Seitentext —
.....

Seit 1875 besteht der Gesangverein Concordia Rheinsheim. Eintracht und Einklang, das bedeutet der lateinische Vereinsname, der vollumfänglich auf die...
Foto: Schmidhuber

Seit 1875 besteht der Gesangverein Concordia Rheinsheim. Eintracht und Einklang, das bedeutet der lateinische Vereinsname, der vollumfänglich auf die Sängerschar zutrifft. Wo immer sie auftritt, wird Harmonie und Freude ausgestrahlt, ist Zusammengehörigkeitsgefühl zu spüren, so beim kürzlichen Bürgerball oder Musik- und Mundartabend.
Trotz ihrer 150 Jahre zeigen sich die Tenöre und Bässe frisch und fröhlich. Ins Leben gerufen hatten die Pioniere von 1875 den Gesangverein, weil die
Männer in der alten katholischen „Chorsinger-Bruderschaft“ eine Gefahr witterten: Künftig sollten auch Frauen in „ihrem“ Kirchenchor mitsingen dürfen. Wohl ein böses Gerücht: Denn erst viel später, so ab 1906, öffneten sich die männlichen Kirchenchöre im Land auch für weibliche Stimmen. Es galt bis dahin ein strenges vatikanisches Verbot.

.....

Ausgangsmaterial —
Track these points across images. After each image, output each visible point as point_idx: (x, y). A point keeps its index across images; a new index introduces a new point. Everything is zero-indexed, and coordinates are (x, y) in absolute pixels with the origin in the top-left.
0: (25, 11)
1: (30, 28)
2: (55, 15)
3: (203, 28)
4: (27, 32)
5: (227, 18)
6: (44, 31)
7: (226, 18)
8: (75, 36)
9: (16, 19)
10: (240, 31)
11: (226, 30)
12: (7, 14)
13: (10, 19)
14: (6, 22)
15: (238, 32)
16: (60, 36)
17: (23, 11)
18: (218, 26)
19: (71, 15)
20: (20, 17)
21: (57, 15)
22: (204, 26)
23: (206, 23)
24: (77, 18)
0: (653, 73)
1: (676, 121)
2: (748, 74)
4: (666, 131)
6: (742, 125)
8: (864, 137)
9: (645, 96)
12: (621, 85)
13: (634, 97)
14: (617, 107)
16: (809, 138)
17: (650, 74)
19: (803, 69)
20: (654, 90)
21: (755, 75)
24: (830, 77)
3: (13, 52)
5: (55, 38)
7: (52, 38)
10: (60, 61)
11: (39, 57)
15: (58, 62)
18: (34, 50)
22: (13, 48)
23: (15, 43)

.....

Aufgaben —
1 – Gib den vollständigen Absatz aus dem Text über den Gesangverein, der mit „Seit 1875 besteht der Gesangverein“ beginnt und mit „Musik- und Mundartabend“ endet, als kurze Stichpunktliste wieder und behalte dabei seine wesentlichen Fakten bei.
2 – Fasse den Text über den Gesangverein in zwei Sätzen zusammen.
3 – Zitiere aus dem Text über den Gesangverein den Abschnitt, der mit den Worten beginnt, die "Trotz ihrer 150" enthalten, und mit "strenges vatikanisches Verbot." endet.

Lösungen —
1 –
- Der Gesangverein Concordia Rheinsheim besteht seit 1875.
- Der lateinische Vereinsname bedeutet Eintracht und Einklang und trifft voll auf die Sängerschar zu.
- Bei ihren Auftritten strahlt die Sängerschar Harmonie und Freude aus, und Zusammengehörigkeitsgefühl ist zu spüren.
- Das zeigte sich zuletzt beim Bürgerball sowie beim Musik- und Mundartabend.

2 – Der Gesangverein Concordia Rheinsheim besteht seit 1875, sein lateinischer Name steht für Eintracht und Einklang, und nach 150 Jahren zeigen sich die Tenöre und Bässe frisch und fröhlich. Gegründet wurde er, weil Männer der katholischen „Chorsinger-Bruderschaft“ fürchteten, künftig sollten auch Frauen im Kirchenchor mitsingen dürfen, was wohl ein böses Gerücht war, denn die männlichen Kirchenchöre öffneten sich erst viel später, etwa ab 1906, für weibliche Stimmen.

3 –
Trotz ihrer 150 Jahre zeigen sich die Tenöre und Bässe frisch und fröhlich. Ins Leben gerufen hatten die Pioniere von 1875 den Gesangverein, weil die
Männer in der alten katholischen „Chorsinger-Bruderschaft“ eine Gefahr witterten: Künftig sollten auch Frauen in „ihrem“ Kirchenchor mitsingen dürfen. Wohl ein böses Gerücht: Denn erst viel später, so ab 1906, öffneten sich die männlichen Kirchenchöre im Land auch für weibliche Stimmen. Es galt bis dahin ein strenges vatikanisches Verbot.